▶ _Material provided_:
"""
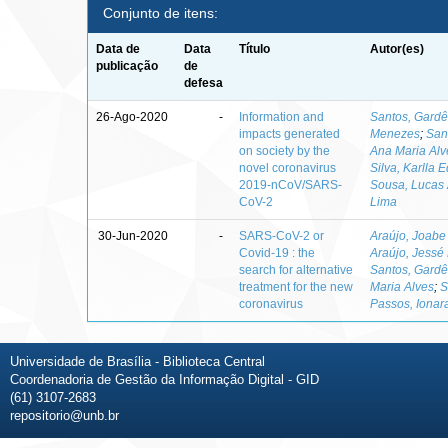
Conjunto de itens:
Data de
Data
Título
Autor(es)
publicação
de
defesa
26-Ago-2020
-
Information and
Santos, Gardê
impacts generated
Menezes
;
San
on society by the
Ana Maria Alv
novel coronavirus
Silva, Karlla 
2019-nCoV/SARS-
Sousa, Lucas 
CoV-2
Lima
30-Jun-2020
-
SARS-CoV-2 or
Araújo, Joabe
Covid-19 : the
Araújo, Jessé
search for alternative
Santos, Gardê
treatment for the new
Maria Alves
;
S
coronavirus
Passos, Iona
Universidade de Brasília - Biblioteca Central
Coordenadoria de Gestão da Informação Digital - GID
(61) 3107-2683
repositorio@unb.br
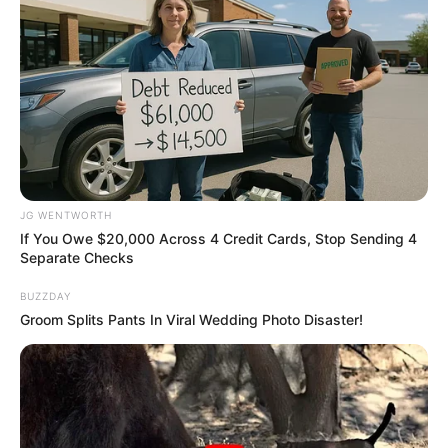
Unveiling Hypocrisy: 15 Taboos The Bible
Condemns!
BRAINBERRIES
JG WENTWORTH
If You Owe $20,000 Across 4 Credit Cards, Stop Sending 4
Separate Checks
BUZZDAY
Groom Splits Pants In Viral Wedding Photo Disaster!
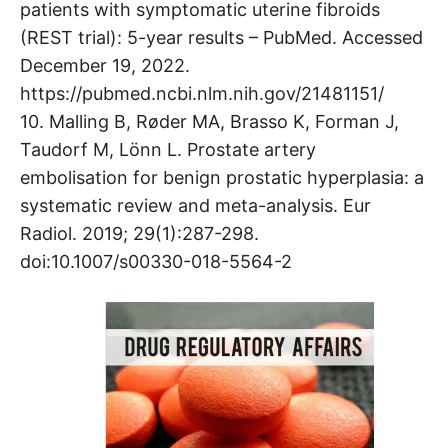
patients with symptomatic uterine fibroids
(REST trial): 5-year results – PubMed. Accessed
December 19, 2022.
https://pubmed.ncbi.nlm.nih.gov/21481151/
10. Malling B, Røder MA, Brasso K, Forman J,
Taudorf M, Lönn L. Prostate artery
embolisation for benign prostatic hyperplasia: a
systematic review and meta-analysis. Eur
Radiol. 2019; 29(1):287-298.
doi:10.1007/s00330-018-5564-2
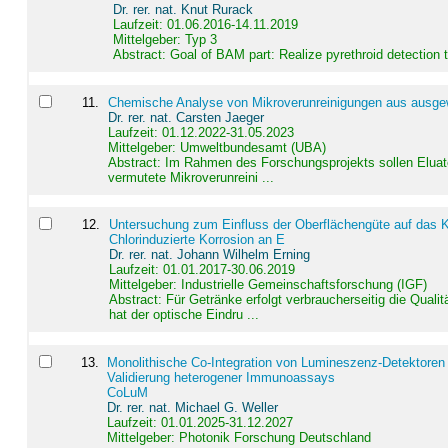
Dr. rer. nat. Knut Rurack
Laufzeit: 01.06.2016-14.11.2019
Mittelgeber: Typ 3
Abstract:
Goal of BAM part: Realize pyrethroid detection
11
.
Chemische Analyse von Mikroverunreinigungen aus ausgewä
Dr. rer. nat. Carsten Jaeger
Laufzeit: 01.12.2022-31.05.2023
Mittelgeber: Umweltbundesamt (UBA)
Abstract:
Im Rahmen des Forschungsprojekts sollen Elua
vermutete Mikroverunreini ...
12
.
Untersuchung zum Einfluss der Oberflächengüte auf das Ko
Chlorinduzierte Korrosion an E
Dr. rer. nat. Johann Wilhelm Erning
Laufzeit: 01.01.2017-30.06.2019
Mittelgeber: Industrielle Gemeinschaftsforschung (IGF)
Abstract:
Für Getränke erfolgt verbraucherseitig die Qu
hat der optische Eindru ...
13
.
Monolithische Co-Integration von Lumineszenz-Detektoren
Validierung heterogener Immunoassays
CoLuM
Dr. rer. nat. Michael G. Weller
Laufzeit: 01.01.2025-31.12.2027
Mittelgeber: Photonik Forschung Deutschland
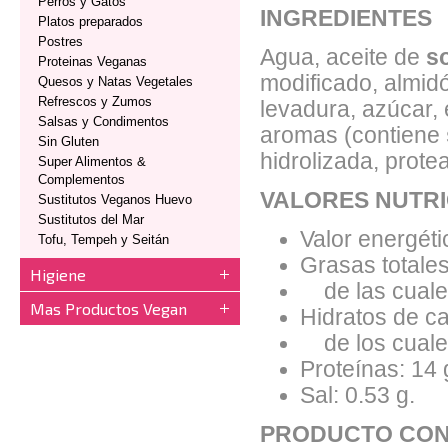
Perros y Gatos
INGREDIENTES
Platos preparados
Postres
Agua, aceite de
s
Proteinas Veganas
modificado, almid
Quesos y Natas Vegetales
Refrescos y Zumos
levadura, azúcar, 
Salsas y Condimentos
aromas (contiene
Sin Gluten
hidrolizada, prote
Super Alimentos &
Complementos
VALORES NUTRI
Sustitutos Veganos Huevo
Sustitutos del Mar
Valor energéti
Tofu, Tempeh y Seitán
Grasas totales
Higiene
de las cuales
Mas Productos Vegan
Hidratos de ca
de los cuales
Proteínas: 14 
Sal: 0.53 g.
PRODUCTO CON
"""
▶ _Task_:
Starting at the line that contains "Platos preparados", copy each line through the last line of the listing, and copy nothing else.

▶ _Exercise result_:
Platos preparados
Postres
Agua, aceite de
s
Proteinas Veganas
modificado, almid
Quesos y Natas Vegetales
Refrescos y Zumos
levadura, azúcar, 
Salsas y Condimentos
aromas (contiene
Sin Gluten
hidrolizada, prote
Super Alimentos &
Complementos
VALORES NUTRI
Sustitutos Veganos Huevo
Sustitutos del Mar
Valor energéti
Tofu, Tempeh y Seitán
Grasas totales
Higiene
de las cuales
Mas Productos Vegan
Hidratos de ca
de los cuales
Proteínas: 14 
Sal: 0.53 g.
PRODUCTO CON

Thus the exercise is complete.